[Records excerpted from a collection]
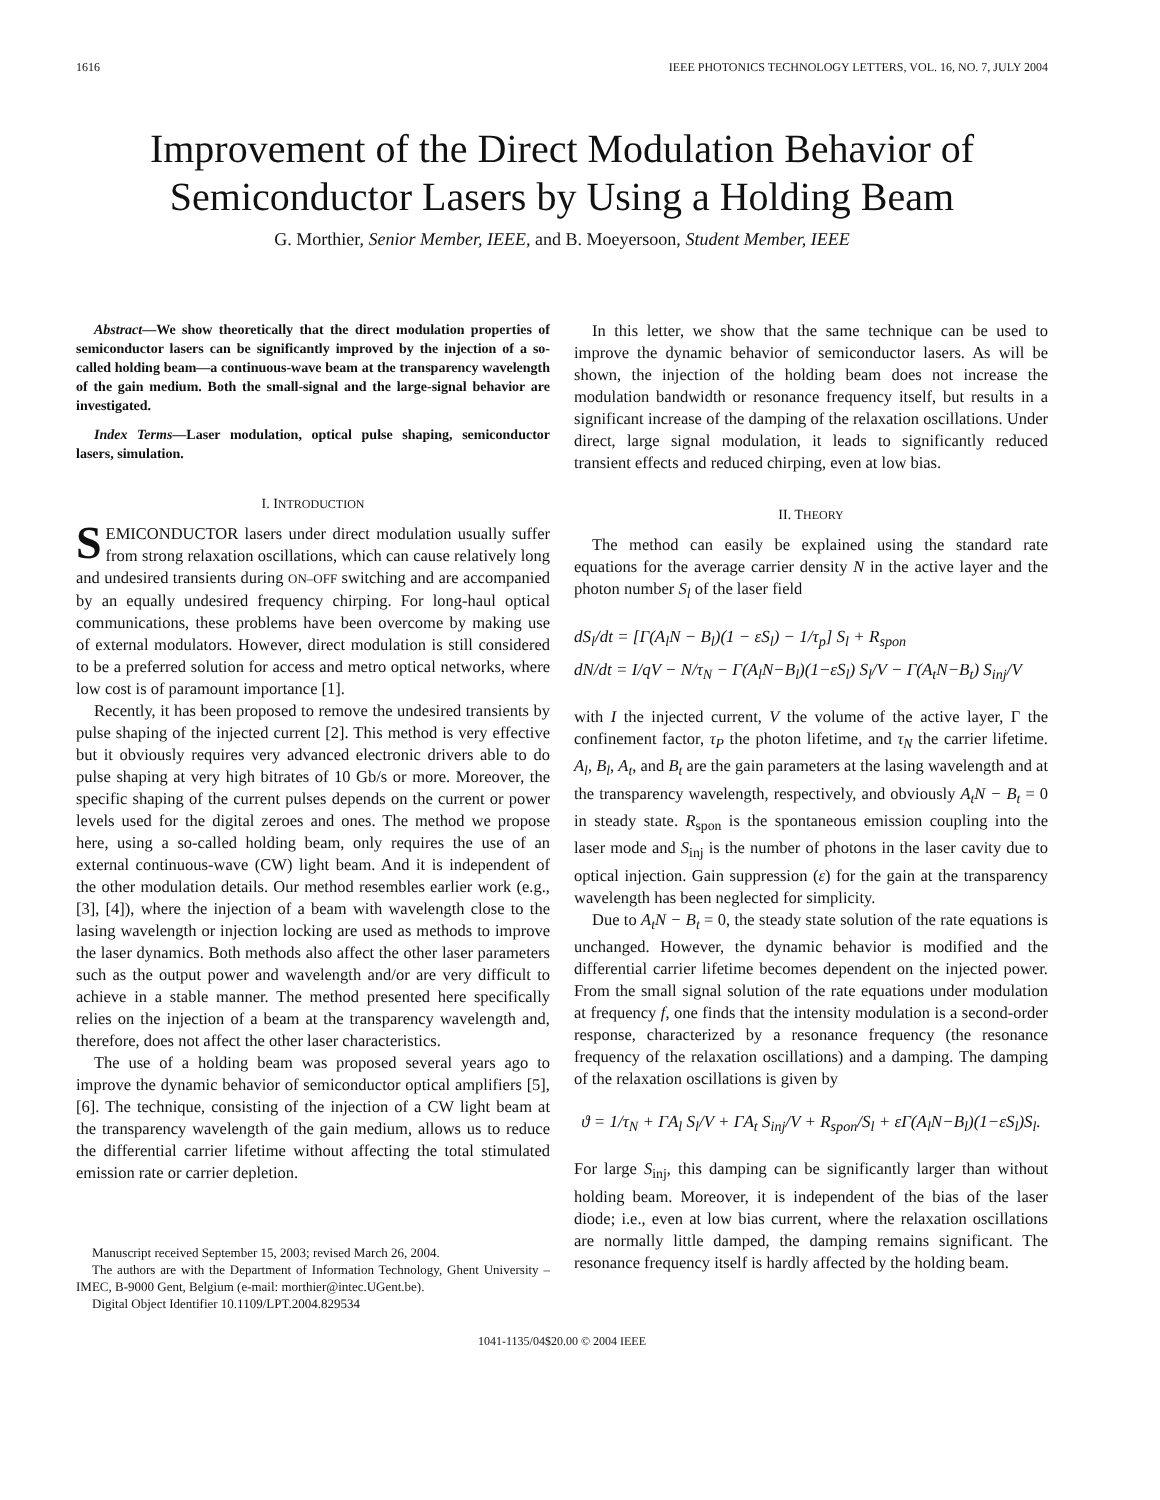1616 IEEE PHOTONICS TECHNOLOGY LETTERS, VOL. 16, NO. 7, JULY 2004
Improvement of the Direct Modulation Behavior of Semiconductor Lasers by Using a Holding Beam
G. Morthier, Senior Member, IEEE, and B. Moeyersoon, Student Member, IEEE
Abstract—We show theoretically that the direct modulation properties of semiconductor lasers can be significantly improved by the injection of a so-called holding beam—a continuous-wave beam at the transparency wavelength of the gain medium. Both the small-signal and the large-signal behavior are investigated.
Index Terms—Laser modulation, optical pulse shaping, semiconductor lasers, simulation.
I. INTRODUCTION
SEMICONDUCTOR lasers under direct modulation usually suffer from strong relaxation oscillations, which can cause relatively long and undesired transients during ON–OFF switching and are accompanied by an equally undesired frequency chirping. For long-haul optical communications, these problems have been overcome by making use of external modulators. However, direct modulation is still considered to be a preferred solution for access and metro optical networks, where low cost is of paramount importance [1].
Recently, it has been proposed to remove the undesired transients by pulse shaping of the injected current [2]. This method is very effective but it obviously requires very advanced electronic drivers able to do pulse shaping at very high bitrates of 10 Gb/s or more. Moreover, the specific shaping of the current pulses depends on the current or power levels used for the digital zeroes and ones. The method we propose here, using a so-called holding beam, only requires the use of an external continuous-wave (CW) light beam. And it is independent of the other modulation details. Our method resembles earlier work (e.g., [3], [4]), where the injection of a beam with wavelength close to the lasing wavelength or injection locking are used as methods to improve the laser dynamics. Both methods also affect the other laser parameters such as the output power and wavelength and/or are very difficult to achieve in a stable manner. The method presented here specifically relies on the injection of a beam at the transparency wavelength and, therefore, does not affect the other laser characteristics.
The use of a holding beam was proposed several years ago to improve the dynamic behavior of semiconductor optical amplifiers [5], [6]. The technique, consisting of the injection of a CW light beam at the transparency wavelength of the gain medium, allows us to reduce the differential carrier lifetime without affecting the total stimulated emission rate or carrier depletion.
Manuscript received September 15, 2003; revised March 26, 2004.
The authors are with the Department of Information Technology, Ghent University – IMEC, B-9000 Gent, Belgium (e-mail: morthier@intec.UGent.be).
Digital Object Identifier 10.1109/LPT.2004.829534
In this letter, we show that the same technique can be used to improve the dynamic behavior of semiconductor lasers. As will be shown, the injection of the holding beam does not increase the modulation bandwidth or resonance frequency itself, but results in a significant increase of the damping of the relaxation oscillations. Under direct, large signal modulation, it leads to significantly reduced transient effects and reduced chirping, even at low bias.
II. THEORY
The method can easily be explained using the standard rate equations for the average carrier density N in the active layer and the photon number S<sub>l</sub> of the laser field
dS<sub>l</sub>/dt = [Γ(A<sub>l</sub>N − B<sub>l</sub>)(1 − εS<sub>l</sub>) − 1/τ<sub>p</sub>] S<sub>l</sub> + R<sub>spon</sub>
dN/dt = I/qV − N/τ<sub>N</sub> − Γ(A<sub>l</sub>N−B<sub>l</sub>)(1−εS<sub>l</sub>) S<sub>l</sub>/V − Γ(A<sub>t</sub>N−B<sub>t</sub>) S<sub>inj</sub>/V
with I the injected current, V the volume of the active layer, Γ the confinement factor, τ<sub>P</sub> the photon lifetime, and τ<sub>N</sub> the carrier lifetime. A<sub>l</sub>, B<sub>l</sub>, A<sub>t</sub>, and B<sub>t</sub> are the gain parameters at the lasing wavelength and at the transparency wavelength, respectively, and obviously A<sub>t</sub>N − B<sub>t</sub> = 0 in steady state. R<sub>spon</sub> is the spontaneous emission coupling into the laser mode and S<sub>inj</sub> is the number of photons in the laser cavity due to optical injection. Gain suppression (ε) for the gain at the transparency wavelength has been neglected for simplicity.
Due to A<sub>t</sub>N − B<sub>t</sub> = 0, the steady state solution of the rate equations is unchanged. However, the dynamic behavior is modified and the differential carrier lifetime becomes dependent on the injected power. From the small signal solution of the rate equations under modulation at frequency f, one finds that the intensity modulation is a second-order response, characterized by a resonance frequency (the resonance frequency of the relaxation oscillations) and a damping. The damping of the relaxation oscillations is given by
ϑ = 1/τ<sub>N</sub> + ΓA<sub>l</sub> S<sub>l</sub>/V + ΓA<sub>t</sub> S<sub>inj</sub>/V + R<sub>spon</sub>/S<sub>l</sub> + εΓ(A<sub>l</sub>N−B<sub>l</sub>)(1−εS<sub>l</sub>)S<sub>l</sub>.
For large S<sub>inj</sub>, this damping can be significantly larger than without holding beam. Moreover, it is independent of the bias of the laser diode; i.e., even at low bias current, where the relaxation oscillations are normally little damped, the damping remains significant. The resonance frequency itself is hardly affected by the holding beam.
1041-1135/04$20.00 © 2004 IEEE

What you have to do ::
Copy out the entries verbatim and leave the images out.

Output for this task ::
1616 IEEE PHOTONICS TECHNOLOGY LETTERS, VOL. 16, NO. 7, JULY 2004
Improvement of the Direct Modulation Behavior of Semiconductor Lasers by Using a Holding Beam
G. Morthier, Senior Member, IEEE, and B. Moeyersoon, Student Member, IEEE
Abstract—We show theoretically that the direct modulation properties of semiconductor lasers can be significantly improved by the injection of a so-called holding beam—a continuous-wave beam at the transparency wavelength of the gain medium. Both the small-signal and the large-signal behavior are investigated.
Index Terms—Laser modulation, optical pulse shaping, semiconductor lasers, simulation.
I. INTRODUCTION
SEMICONDUCTOR lasers under direct modulation usually suffer from strong relaxation oscillations, which can cause relatively long and undesired transients during ON–OFF switching and are accompanied by an equally undesired frequency chirping. For long-haul optical communications, these problems have been overcome by making use of external modulators. However, direct modulation is still considered to be a preferred solution for access and metro optical networks, where low cost is of paramount importance [1].
Recently, it has been proposed to remove the undesired transients by pulse shaping of the injected current [2]. This method is very effective but it obviously requires very advanced electronic drivers able to do pulse shaping at very high bitrates of 10 Gb/s or more. Moreover, the specific shaping of the current pulses depends on the current or power levels used for the digital zeroes and ones. The method we propose here, using a so-called holding beam, only requires the use of an external continuous-wave (CW) light beam. And it is independent of the other modulation details. Our method resembles earlier work (e.g., [3], [4]), where the injection of a beam with wavelength close to the lasing wavelength or injection locking are used as methods to improve the laser dynamics. Both methods also affect the other laser parameters such as the output power and wavelength and/or are very difficult to achieve in a stable manner. The method presented here specifically relies on the injection of a beam at the transparency wavelength and, therefore, does not affect the other laser characteristics.
The use of a holding beam was proposed several years ago to improve the dynamic behavior of semiconductor optical amplifiers [5], [6]. The technique, consisting of the injection of a CW light beam at the transparency wavelength of the gain medium, allows us to reduce the differential carrier lifetime without affecting the total stimulated emission rate or carrier depletion.
Manuscript received September 15, 2003; revised March 26, 2004.
The authors are with the Department of Information Technology, Ghent University – IMEC, B-9000 Gent, Belgium (e-mail: morthier@intec.UGent.be).
Digital Object Identifier 10.1109/LPT.2004.829534
In this letter, we show that the same technique can be used to improve the dynamic behavior of semiconductor lasers. As will be shown, the injection of the holding beam does not increase the modulation bandwidth or resonance frequency itself, but results in a significant increase of the damping of the relaxation oscillations. Under direct, large signal modulation, it leads to significantly reduced transient effects and reduced chirping, even at low bias.
II. THEORY
The method can easily be explained using the standard rate equations for the average carrier density N in the active layer and the photon number S<sub>l</sub> of the laser field
dS<sub>l</sub>/dt = [Γ(A<sub>l</sub>N − B<sub>l</sub>)(1 − εS<sub>l</sub>) − 1/τ<sub>p</sub>] S<sub>l</sub> + R<sub>spon</sub>
dN/dt = I/qV − N/τ<sub>N</sub> − Γ(A<sub>l</sub>N−B<sub>l</sub>)(1−εS<sub>l</sub>) S<sub>l</sub>/V − Γ(A<sub>t</sub>N−B<sub>t</sub>) S<sub>inj</sub>/V
with I the injected current, V the volume of the active layer, Γ the confinement factor, τ<sub>P</sub> the photon lifetime, and τ<sub>N</sub> the carrier lifetime. A<sub>l</sub>, B<sub>l</sub>, A<sub>t</sub>, and B<sub>t</sub> are the gain parameters at the lasing wavelength and at the transparency wavelength, respectively, and obviously A<sub>t</sub>N − B<sub>t</sub> = 0 in steady state. R<sub>spon</sub> is the spontaneous emission coupling into the laser mode and S<sub>inj</sub> is the number of photons in the laser cavity due to optical injection. Gain suppression (ε) for the gain at the transparency wavelength has been neglected for simplicity.
Due to A<sub>t</sub>N − B<sub>t</sub> = 0, the steady state solution of the rate equations is unchanged. However, the dynamic behavior is modified and the differential carrier lifetime becomes dependent on the injected power. From the small signal solution of the rate equations under modulation at frequency f, one finds that the intensity modulation is a second-order response, characterized by a resonance frequency (the resonance frequency of the relaxation oscillations) and a damping. The damping of the relaxation oscillations is given by
ϑ = 1/τ<sub>N</sub> + ΓA<sub>l</sub> S<sub>l</sub>/V + ΓA<sub>t</sub> S<sub>inj</sub>/V + R<sub>spon</sub>/S<sub>l</sub> + εΓ(A<sub>l</sub>N−B<sub>l</sub>)(1−εS<sub>l</sub>)S<sub>l</sub>.
For large S<sub>inj</sub>, this damping can be significantly larger than without holding beam. Moreover, it is independent of the bias of the laser diode; i.e., even at low bias current, where the relaxation oscillations are normally little damped, the damping remains significant. The resonance frequency itself is hardly affected by the holding beam.
1041-1135/04$20.00 © 2004 IEEE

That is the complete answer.